Materials shortages, which have been global in nature, show signs of acting as a handbrake on growth. These global issues have been exacerbated by acute labour shortages in the UK as the result of fewer EU migrants in areas such as HGV drivers.

In construction, the 0.2 per cent fall in output marked the third such fall in four months. More recent survey data suggests that ongoing problems with sourcing materials will constrain growth well into the winter.
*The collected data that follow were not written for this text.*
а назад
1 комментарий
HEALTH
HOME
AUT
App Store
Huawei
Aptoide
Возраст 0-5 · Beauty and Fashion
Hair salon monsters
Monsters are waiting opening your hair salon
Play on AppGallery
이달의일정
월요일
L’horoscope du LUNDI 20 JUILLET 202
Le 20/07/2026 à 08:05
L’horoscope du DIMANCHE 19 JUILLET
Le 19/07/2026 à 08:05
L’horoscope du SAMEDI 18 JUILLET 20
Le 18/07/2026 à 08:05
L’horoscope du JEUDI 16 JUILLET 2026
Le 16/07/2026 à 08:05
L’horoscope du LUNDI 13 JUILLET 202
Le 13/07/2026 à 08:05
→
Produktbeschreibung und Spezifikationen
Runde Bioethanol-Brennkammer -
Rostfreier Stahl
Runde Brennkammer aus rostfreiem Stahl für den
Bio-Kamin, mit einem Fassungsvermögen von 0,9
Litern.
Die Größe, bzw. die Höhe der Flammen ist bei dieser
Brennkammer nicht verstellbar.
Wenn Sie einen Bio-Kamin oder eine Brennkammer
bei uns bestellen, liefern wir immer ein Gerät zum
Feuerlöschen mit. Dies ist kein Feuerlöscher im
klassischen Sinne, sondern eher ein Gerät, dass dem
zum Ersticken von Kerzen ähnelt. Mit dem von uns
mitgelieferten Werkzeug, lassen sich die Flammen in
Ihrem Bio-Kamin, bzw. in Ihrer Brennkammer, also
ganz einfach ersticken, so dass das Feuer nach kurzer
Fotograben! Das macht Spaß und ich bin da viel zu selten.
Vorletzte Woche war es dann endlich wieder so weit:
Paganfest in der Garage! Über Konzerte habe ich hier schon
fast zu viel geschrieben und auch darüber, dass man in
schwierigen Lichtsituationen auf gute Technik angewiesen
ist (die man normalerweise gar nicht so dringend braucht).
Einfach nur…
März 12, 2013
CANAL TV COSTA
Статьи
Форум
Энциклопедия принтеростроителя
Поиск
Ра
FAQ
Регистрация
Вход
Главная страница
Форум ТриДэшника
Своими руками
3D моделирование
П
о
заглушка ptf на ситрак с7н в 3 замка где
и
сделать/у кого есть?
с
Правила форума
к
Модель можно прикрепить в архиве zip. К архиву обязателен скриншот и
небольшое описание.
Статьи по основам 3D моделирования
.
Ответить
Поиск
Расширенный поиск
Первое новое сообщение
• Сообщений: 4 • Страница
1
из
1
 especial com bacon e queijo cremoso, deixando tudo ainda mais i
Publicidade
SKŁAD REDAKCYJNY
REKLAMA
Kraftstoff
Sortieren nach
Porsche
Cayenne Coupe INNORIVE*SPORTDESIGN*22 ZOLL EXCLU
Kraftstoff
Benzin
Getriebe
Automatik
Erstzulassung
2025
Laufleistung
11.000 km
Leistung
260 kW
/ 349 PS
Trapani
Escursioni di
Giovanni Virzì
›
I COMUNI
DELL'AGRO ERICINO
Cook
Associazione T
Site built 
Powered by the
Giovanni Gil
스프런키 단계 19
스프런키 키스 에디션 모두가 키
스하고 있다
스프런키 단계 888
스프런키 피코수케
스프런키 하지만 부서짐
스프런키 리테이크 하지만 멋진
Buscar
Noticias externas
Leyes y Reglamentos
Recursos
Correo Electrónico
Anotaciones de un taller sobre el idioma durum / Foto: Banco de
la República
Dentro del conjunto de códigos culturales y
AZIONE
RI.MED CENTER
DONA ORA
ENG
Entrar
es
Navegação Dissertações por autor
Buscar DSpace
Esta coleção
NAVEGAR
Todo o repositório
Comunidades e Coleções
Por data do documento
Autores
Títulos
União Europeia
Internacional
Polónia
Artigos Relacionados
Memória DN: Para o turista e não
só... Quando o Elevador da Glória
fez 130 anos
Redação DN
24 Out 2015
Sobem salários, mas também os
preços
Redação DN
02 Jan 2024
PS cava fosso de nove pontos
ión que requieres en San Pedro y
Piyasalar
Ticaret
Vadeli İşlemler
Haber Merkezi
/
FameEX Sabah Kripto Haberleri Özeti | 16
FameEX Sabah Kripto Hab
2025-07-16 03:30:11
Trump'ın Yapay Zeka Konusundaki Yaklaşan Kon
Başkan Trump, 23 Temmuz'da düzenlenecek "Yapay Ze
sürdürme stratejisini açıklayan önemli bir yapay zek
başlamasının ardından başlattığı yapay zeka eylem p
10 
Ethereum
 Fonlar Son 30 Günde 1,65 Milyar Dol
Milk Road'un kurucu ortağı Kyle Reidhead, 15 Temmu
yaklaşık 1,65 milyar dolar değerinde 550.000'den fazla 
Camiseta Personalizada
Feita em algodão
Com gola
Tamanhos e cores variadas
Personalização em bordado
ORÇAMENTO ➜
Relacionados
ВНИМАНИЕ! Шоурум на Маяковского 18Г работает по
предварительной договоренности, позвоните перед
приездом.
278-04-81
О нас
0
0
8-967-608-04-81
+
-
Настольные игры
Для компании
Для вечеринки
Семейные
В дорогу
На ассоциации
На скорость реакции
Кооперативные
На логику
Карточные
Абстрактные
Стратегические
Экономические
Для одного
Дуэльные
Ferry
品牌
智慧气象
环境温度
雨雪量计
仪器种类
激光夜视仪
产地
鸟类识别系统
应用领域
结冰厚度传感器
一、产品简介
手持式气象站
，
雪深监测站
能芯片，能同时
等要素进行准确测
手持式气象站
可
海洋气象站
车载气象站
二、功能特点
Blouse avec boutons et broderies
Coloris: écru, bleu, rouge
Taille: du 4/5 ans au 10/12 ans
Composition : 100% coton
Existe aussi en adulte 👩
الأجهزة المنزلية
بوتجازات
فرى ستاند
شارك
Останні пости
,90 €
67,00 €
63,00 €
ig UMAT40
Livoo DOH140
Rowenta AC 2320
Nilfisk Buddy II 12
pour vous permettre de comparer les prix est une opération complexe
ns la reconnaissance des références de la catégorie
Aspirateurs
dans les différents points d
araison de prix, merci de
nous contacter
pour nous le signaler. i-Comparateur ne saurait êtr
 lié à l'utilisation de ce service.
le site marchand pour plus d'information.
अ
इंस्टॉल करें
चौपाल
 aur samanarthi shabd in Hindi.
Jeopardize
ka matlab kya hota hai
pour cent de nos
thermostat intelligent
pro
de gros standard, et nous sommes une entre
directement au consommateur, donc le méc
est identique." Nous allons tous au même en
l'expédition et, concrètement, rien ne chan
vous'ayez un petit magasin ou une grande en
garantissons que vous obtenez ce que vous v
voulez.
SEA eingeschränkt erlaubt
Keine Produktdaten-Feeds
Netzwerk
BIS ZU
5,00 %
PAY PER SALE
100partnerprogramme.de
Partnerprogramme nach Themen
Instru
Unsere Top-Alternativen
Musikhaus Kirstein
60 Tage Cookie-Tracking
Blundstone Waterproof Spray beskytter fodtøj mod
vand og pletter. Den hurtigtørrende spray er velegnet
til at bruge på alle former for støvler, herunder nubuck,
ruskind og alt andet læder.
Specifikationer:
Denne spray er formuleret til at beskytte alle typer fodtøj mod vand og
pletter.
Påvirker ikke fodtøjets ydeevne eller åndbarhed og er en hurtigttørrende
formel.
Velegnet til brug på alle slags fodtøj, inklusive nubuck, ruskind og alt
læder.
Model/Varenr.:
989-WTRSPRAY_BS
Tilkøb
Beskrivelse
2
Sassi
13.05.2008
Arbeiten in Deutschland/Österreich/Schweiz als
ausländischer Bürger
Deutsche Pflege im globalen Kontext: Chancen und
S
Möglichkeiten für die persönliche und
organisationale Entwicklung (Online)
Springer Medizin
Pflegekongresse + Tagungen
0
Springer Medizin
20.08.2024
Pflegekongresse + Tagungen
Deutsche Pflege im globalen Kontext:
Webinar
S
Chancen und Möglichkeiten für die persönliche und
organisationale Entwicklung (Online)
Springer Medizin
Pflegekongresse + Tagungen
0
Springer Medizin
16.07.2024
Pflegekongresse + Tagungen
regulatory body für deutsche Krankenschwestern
Domestic crises will combine with global issues to take a further toll, economists warn. “Such drags may have become more widespread and significant in September and October, with the fuel crisis preventing some people from getting to work,” Mr Dales said.

The Bank of England predicted that the UK economy would grow by 2.1 per cent in the three months to September compared to the previous quarter.

However, this prospect was now likely “implausible”, said Samuel Tombs, chief UK economist at Pantheon Macroeconomics. It would require sharp uptick of growth of 2.2 per cent from August to September, which none of the faster, indicative survey data supports. This means the Bank of England is likely to trim is forecast for the third quarter to 1.5 per cent on November 4, said Mr Tombs.